Enrique Olivares broke into the house of Luis Bárcenas, the former treasurer of Spain's ruling Popular Party (PP) in October 2013.
Armed with an antique revolver and posing as a prison chaplain, he took the family of the imprisoned former treasurer of Spain's ruling Popular Party hostage for over an hour.
During the siege, he pulled out the weapon and demanded family members hand over "a pen drive to oust the government".
Those demands came in the midst of a very high profile and long-running corruption case involving Bárcenas.
The former top official claims to have operated a secret slush fund for Spain's ruling PP before the party came into office in 2011 — allegations repeatedly refuted by Spanish Prime Minister Mariano Rajoy.
Questions also remain over whether the PP wiped hard drives at their party headquarters in Madrid to hide evidence of the so-called "second set of books".
Bárcenas himself is appearing in court on Thursday to answer questions about the matter, after a High Court judge recently ruled there was sufficient evidence of the existence of the slush fund.

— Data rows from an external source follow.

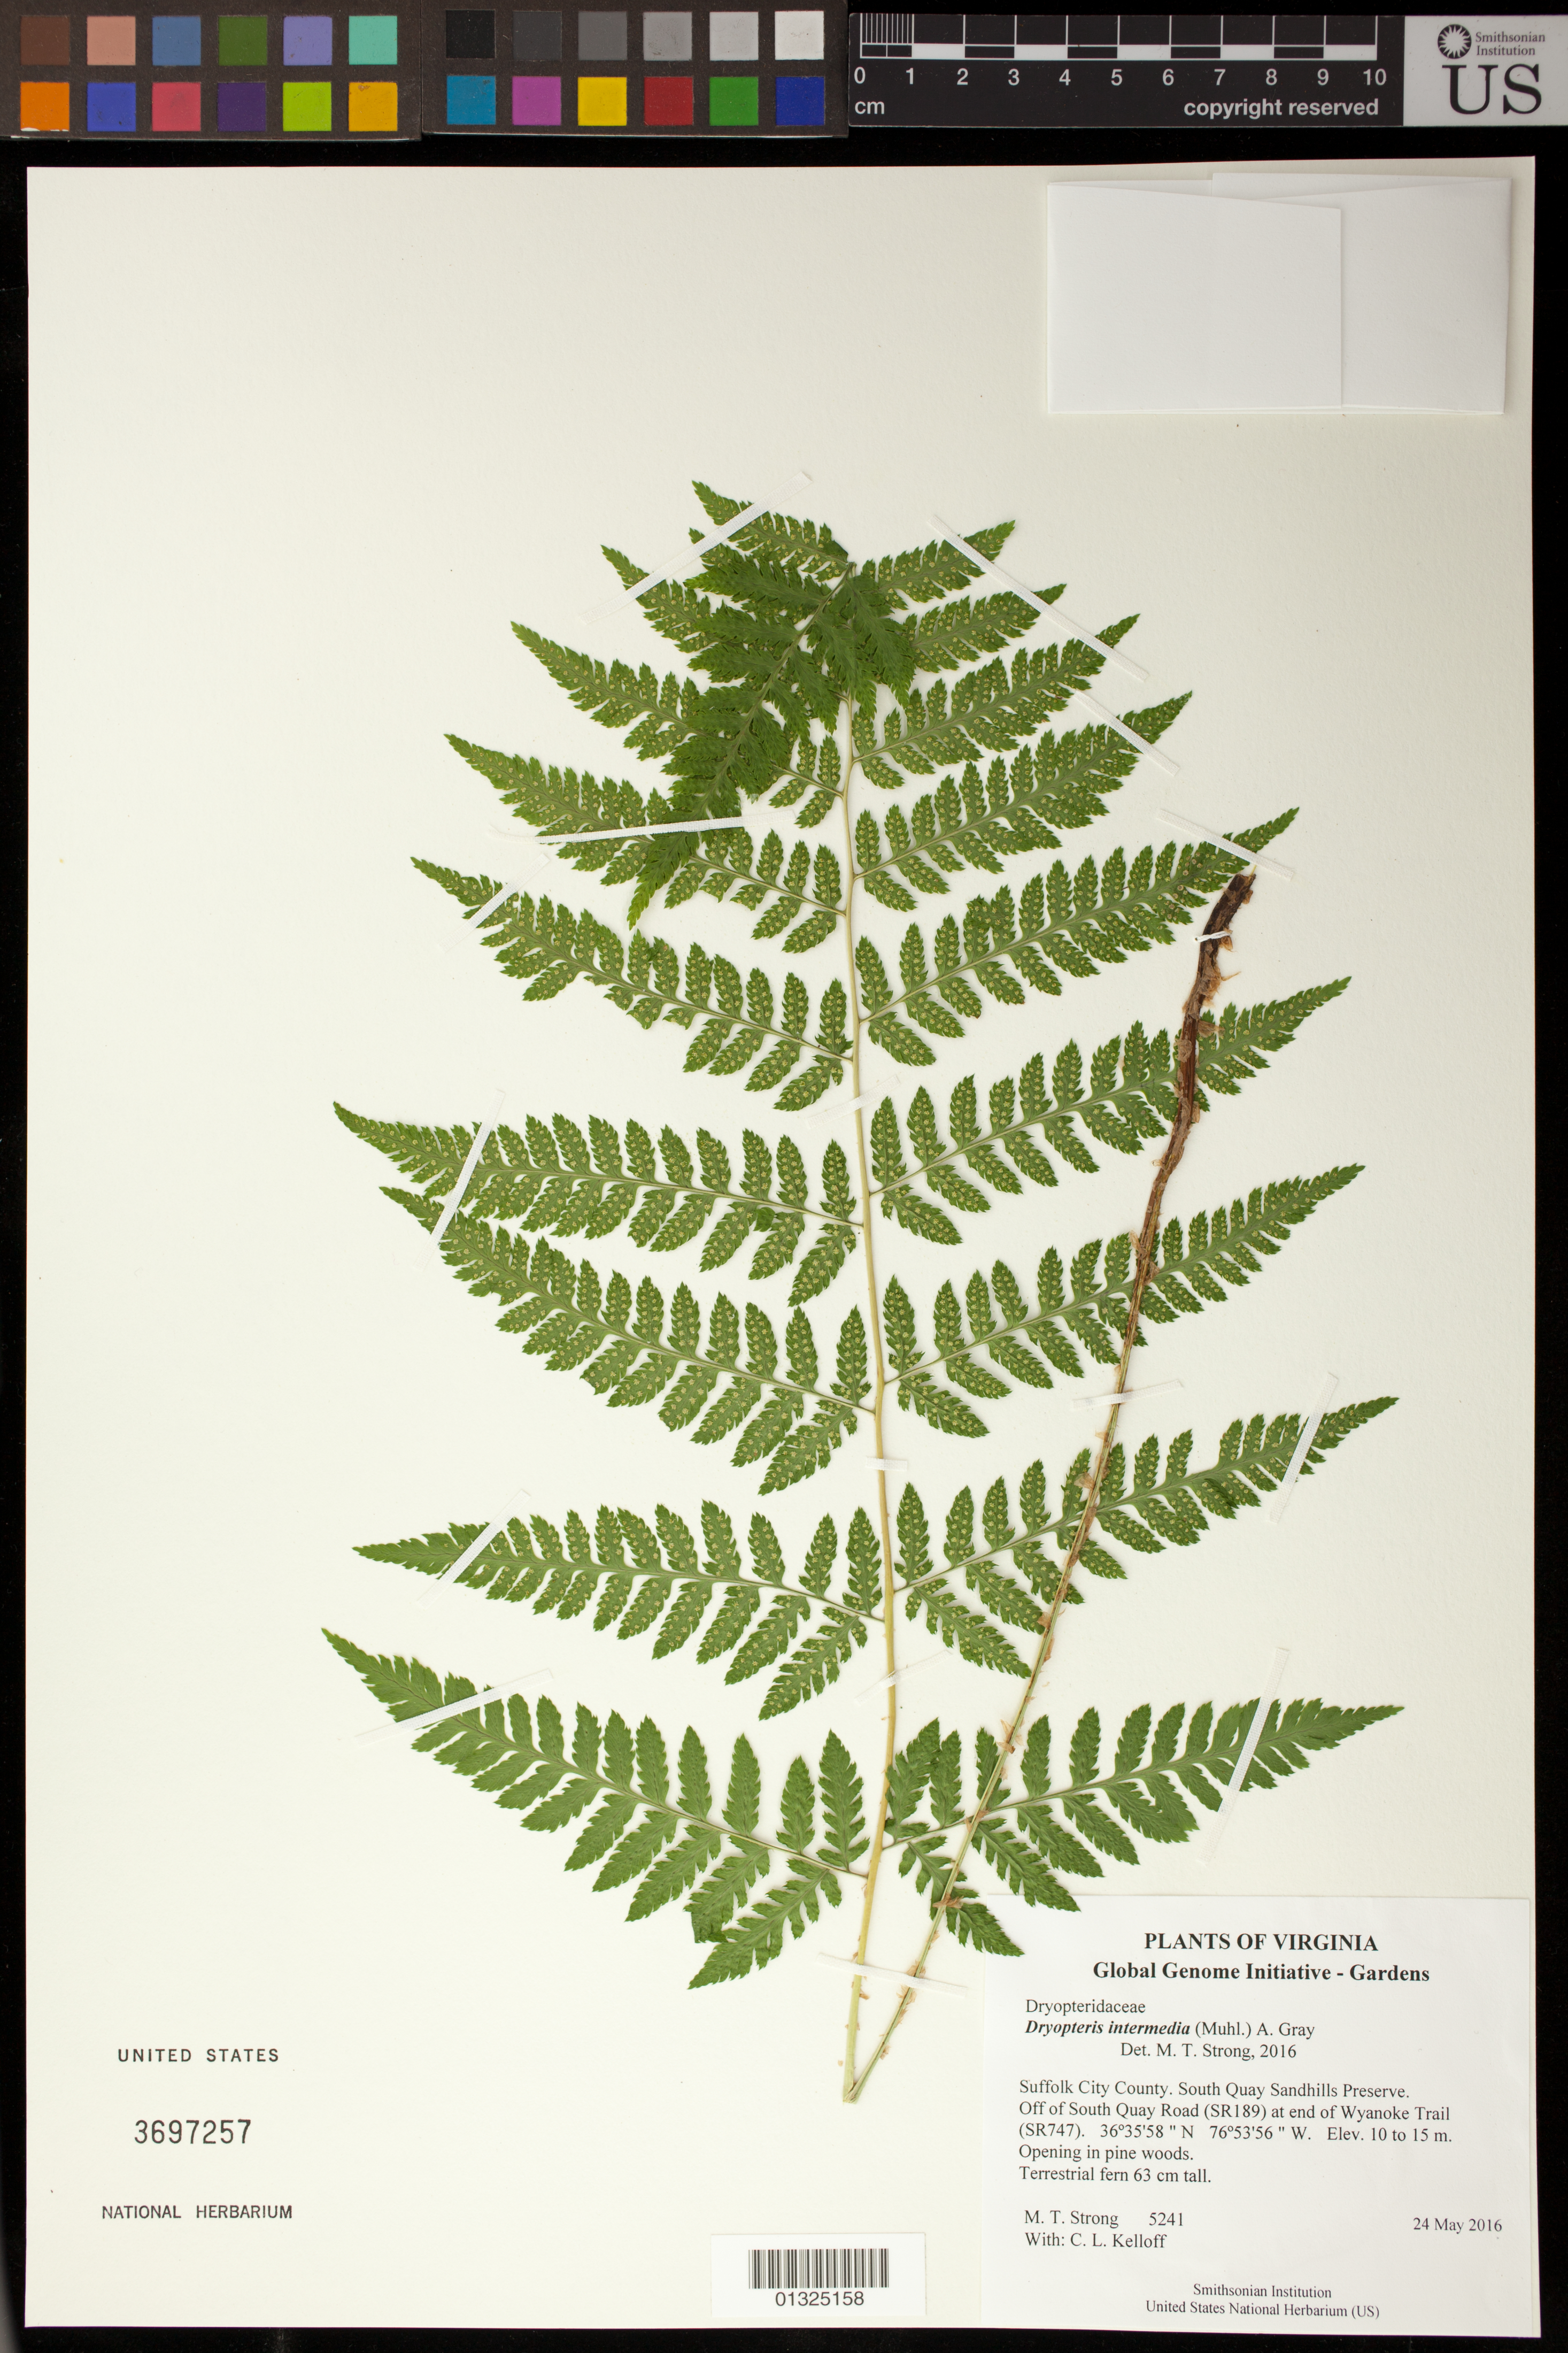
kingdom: Plantae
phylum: Tracheophyta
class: Polypodiopsida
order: Polypodiales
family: Dryopteridaceae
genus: Dryopteris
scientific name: Dryopteris intermedia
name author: (Muhl.) A. Gray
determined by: Strong, Mark T., (BOT), Smithsonian Institution - National Museum of Natural History (UNITED STATES)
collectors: M. T. Strong & C. L. Kelloff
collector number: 5241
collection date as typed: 24 May 2016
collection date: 2016-05-24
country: United States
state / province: Virginia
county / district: Southampton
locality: South Quay Sandhills Preserve. Off of South Quay Road (SR189) at end of Wyanoke Trail (SR747).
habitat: Opening in pine woods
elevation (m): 10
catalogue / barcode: US 3697257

In the case of Olivares, prosecutors are now seeking an 18-year-old jail term for the man who took Barcanas' wife and grown-up children hostage.
On Wednesday, the defendant interrupted court proceedings saying voices in "my head won't lave me in peace", a claim which experts dismissing, saying he was merely pretending.
But the lawyer representing the false priest said the priest believed himself to be "a modern-day Robin Hood" and was indeed mentally disturbed.
While Olivares did not have a "psychotic personality" he did have a "different way of seeing and feeling things from most people", the legal representative added.
"He feels threatened by the current social reality and doesn't see it as just. He thinks that people aren't happy with the situation, but aren't doing anything.
"That's why he set himself up as a saviour," the lawyer explained.
The lawyer claims his client cannot be charged as a result.